## [What this task involves]
Print the stretch of the RV buying and financing discussion below from "My experience with" up to and including "be had there.", reproducing it word for word.

I went from a C to an A. Never had a TT, but pulled horse trailers behind a p/u for many years. Driving either the A or C is sooo much easier than pulling a trailer, especially when it comes to backing.  Just go drive one from a dealership, you might find a deal there, too, and have an someone that wants to keep you happy with your purchase.

As far as buying with credit, we just purchased the new A. Although we could have bought it with cash, I chose to use the trade-in for down-payment and finance the rest. Reason being, these are considered by the IRS as second homes and interest and taxes are deductible ( usual disclaimer here, check with your tax professional).  Interest rates are very low.  The reason to shy away from financing is if it encourages you to buy more than you could afford if you had to buy it outright.
 
Maddie said:
Reason being, these are considered by the IRS as second homes and interest and taxes are deductible ( usual disclaimer here, check with your tax professional).  Interest rates are very low.  The reason to shy away from financing is if it encourages you to buy more than you could afford if you had to buy it outright.

Depending on your tax bracket, this is equivalent to saying, "I'd rather give $1 in interest to a bank than 39 cents in taxes to my Country."  I'm not fond of giving to the IRS either, but this is pretty simple math.  Old thinking dies hard, but new math can set one free.  In addition, MH loans seldom are lower than what most of us are earning on that money. 
 
from my experience of buying new cars and trucks, they either give you low interest and add the interest charges into the price or lower the price and charge 5 percent interest. i have not seen ever any low interest on used stuff. one truck i leased for  two years . the cost to buy it out at the end of the lease for 7.5 percent was almost exactly the same price to buy a new one at 0 percent.
 
  My experience with rvs hasn't been all peaches and cream either. From flat tires to water leaks to a trunnion bar that just snapped in half,etc,etc.  The only new vehicle I've ever owned blew an engine at 6000 mi.  They are all just machines assembled by humans ,and as we all know there is no perfection to be had there.

## [Recorded information]
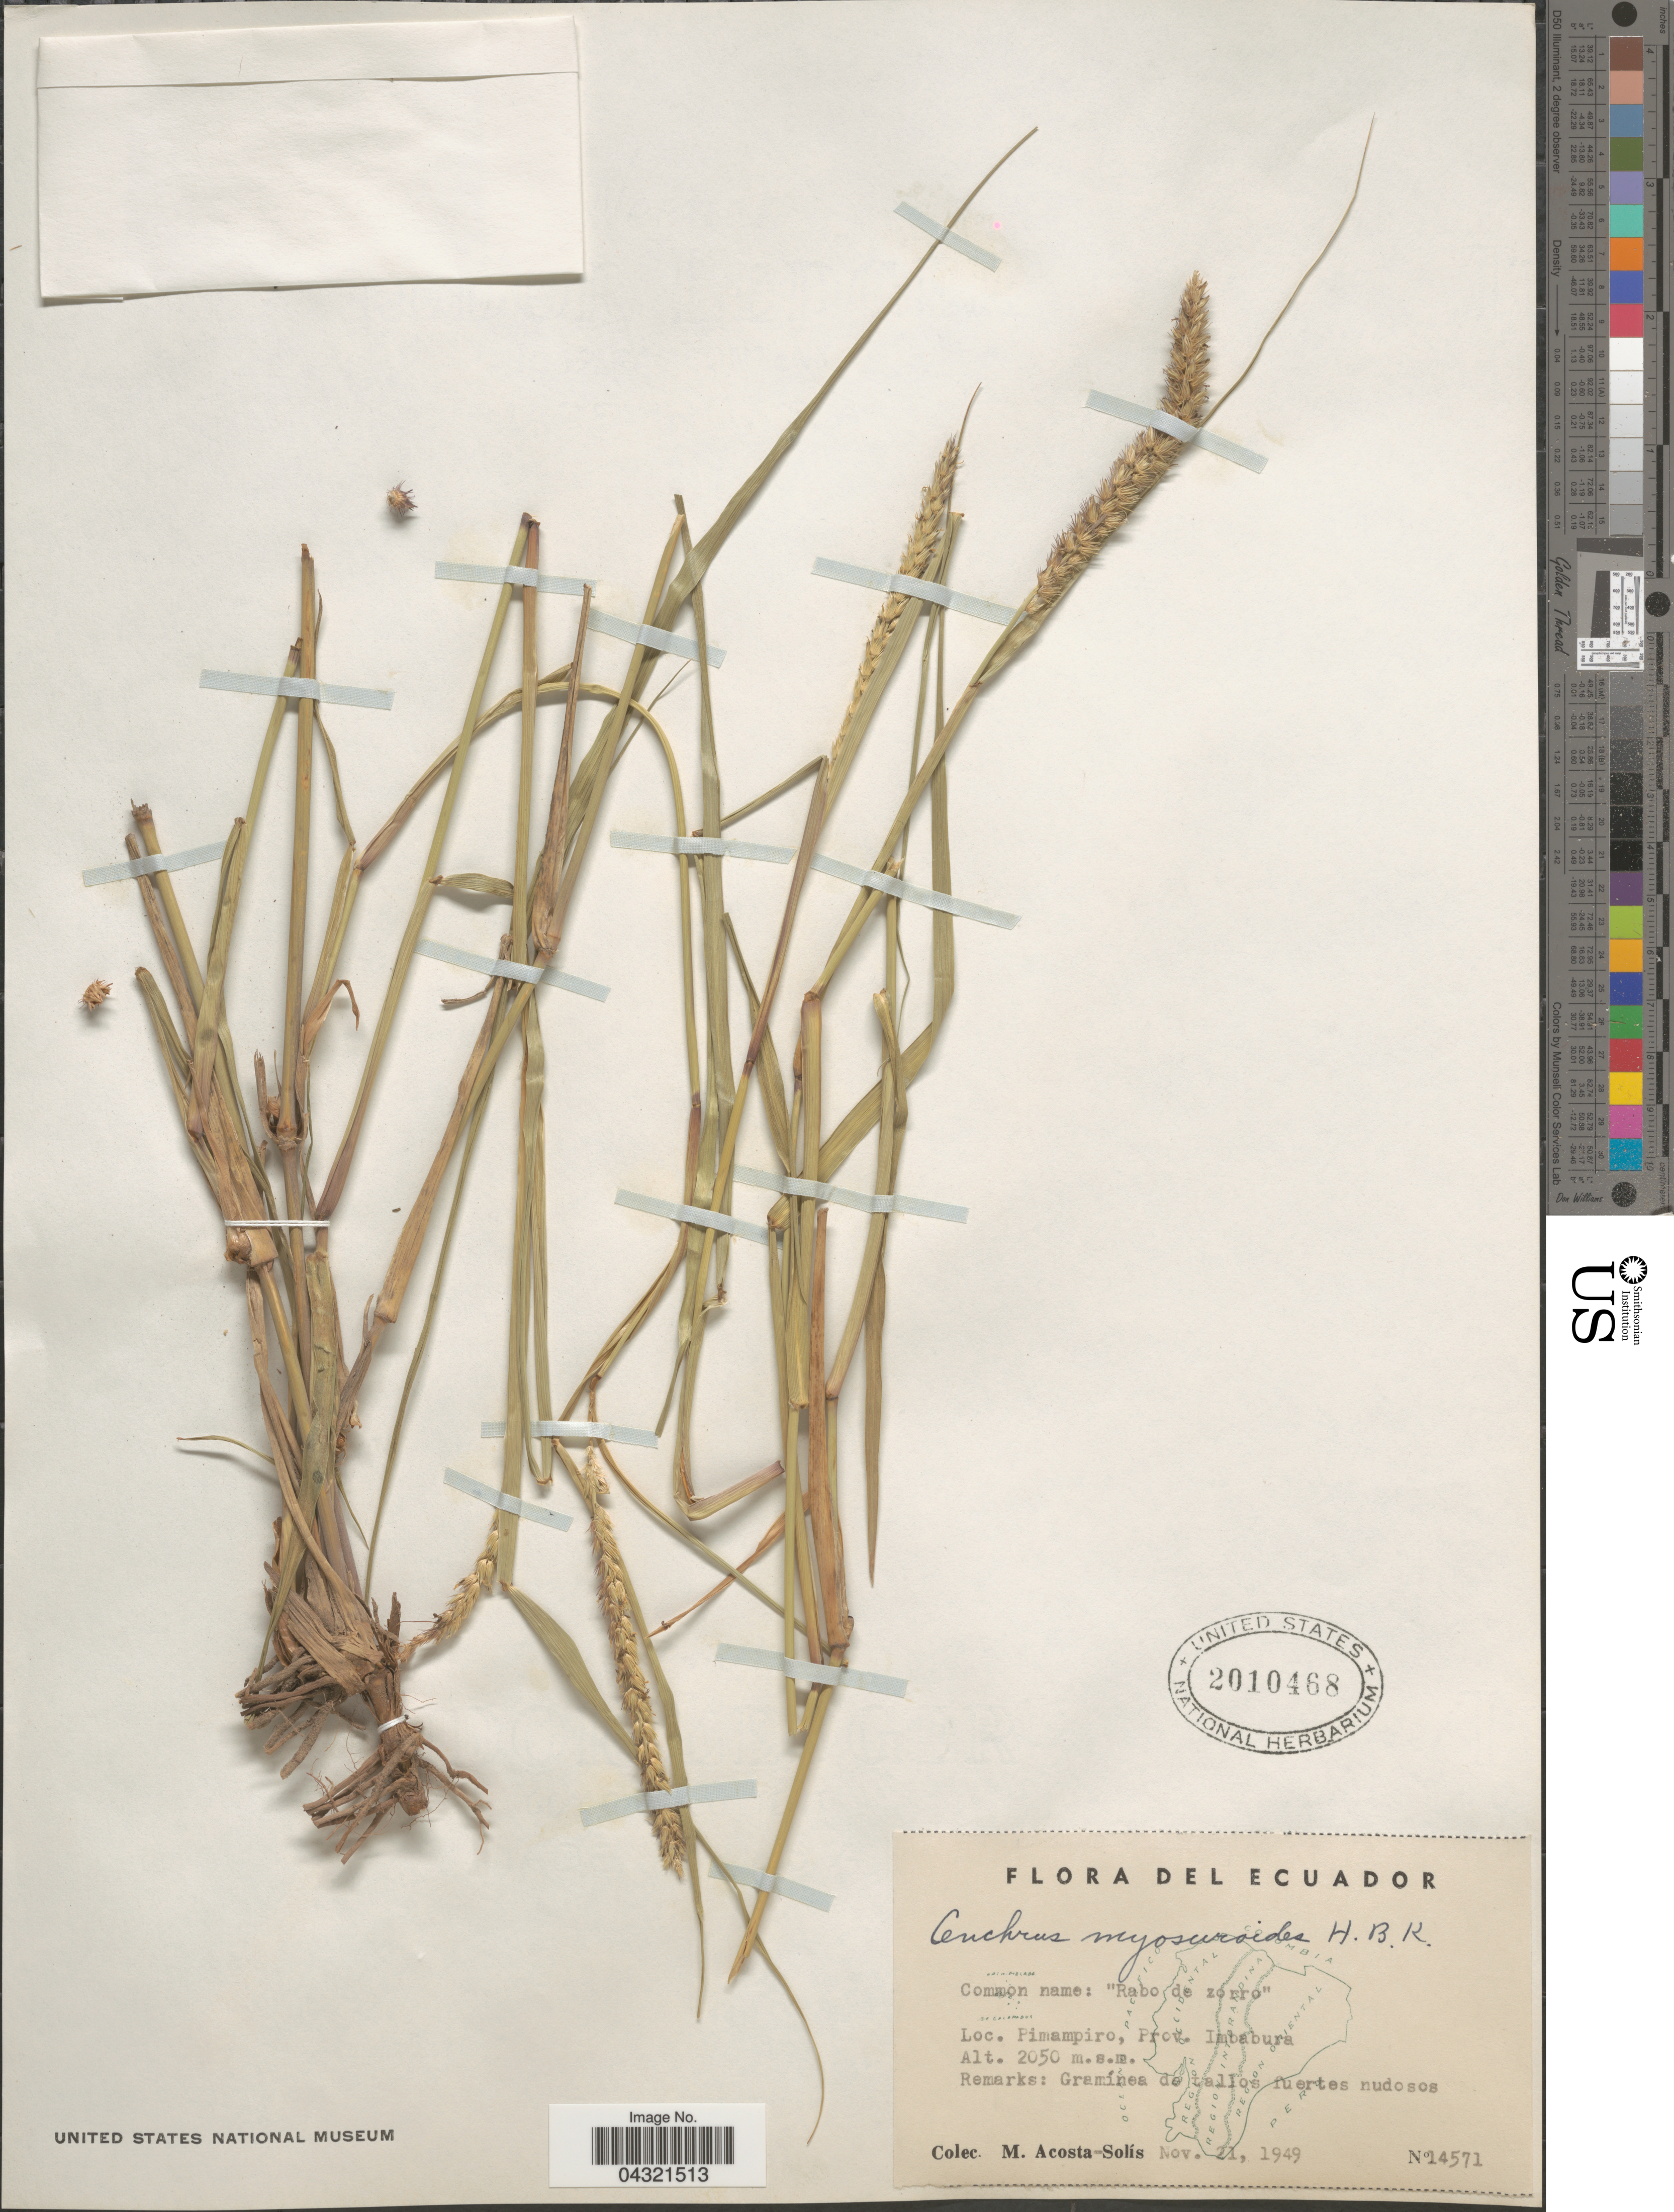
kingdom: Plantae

--

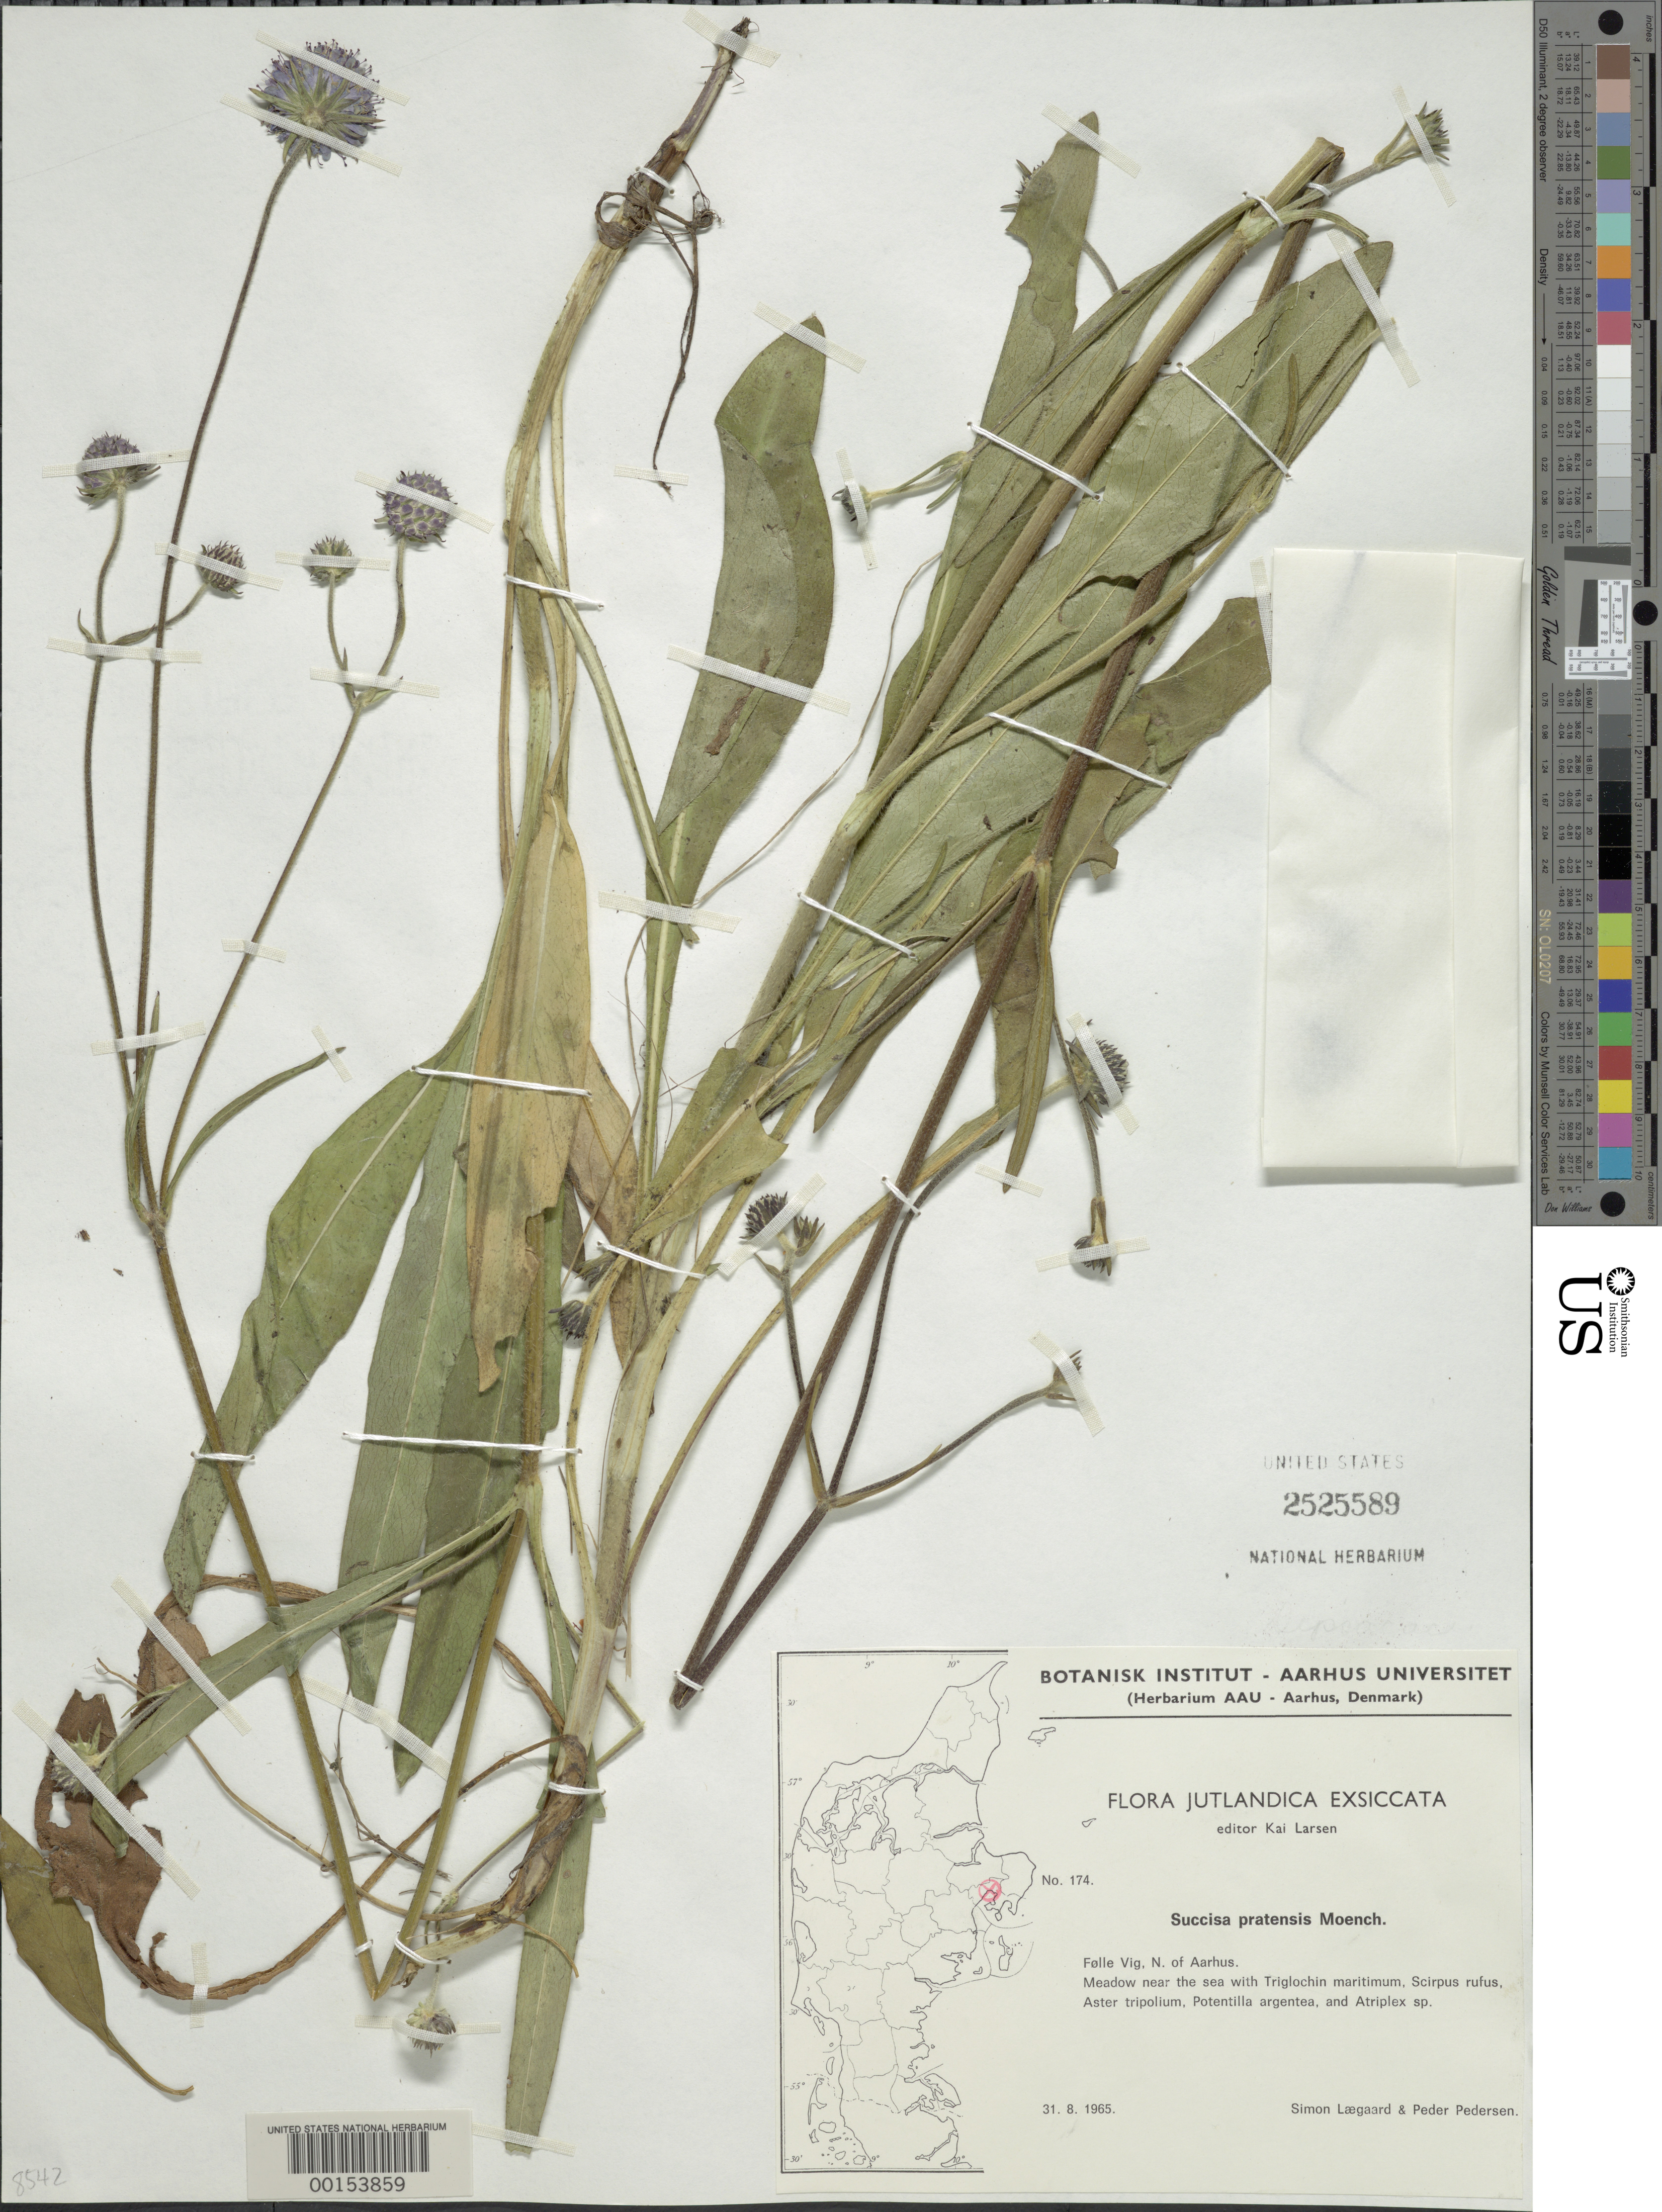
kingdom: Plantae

## [Reply to the exercise]
My experience with rvs hasn't been all peaches and cream either. From flat tires to water leaks to a trunnion bar that just snapped in half,etc,etc.  The only new vehicle I've ever owned blew an engine at 6000 mi.  They are all just machines assembled by humans ,and as we all know there is no perfection to be had there.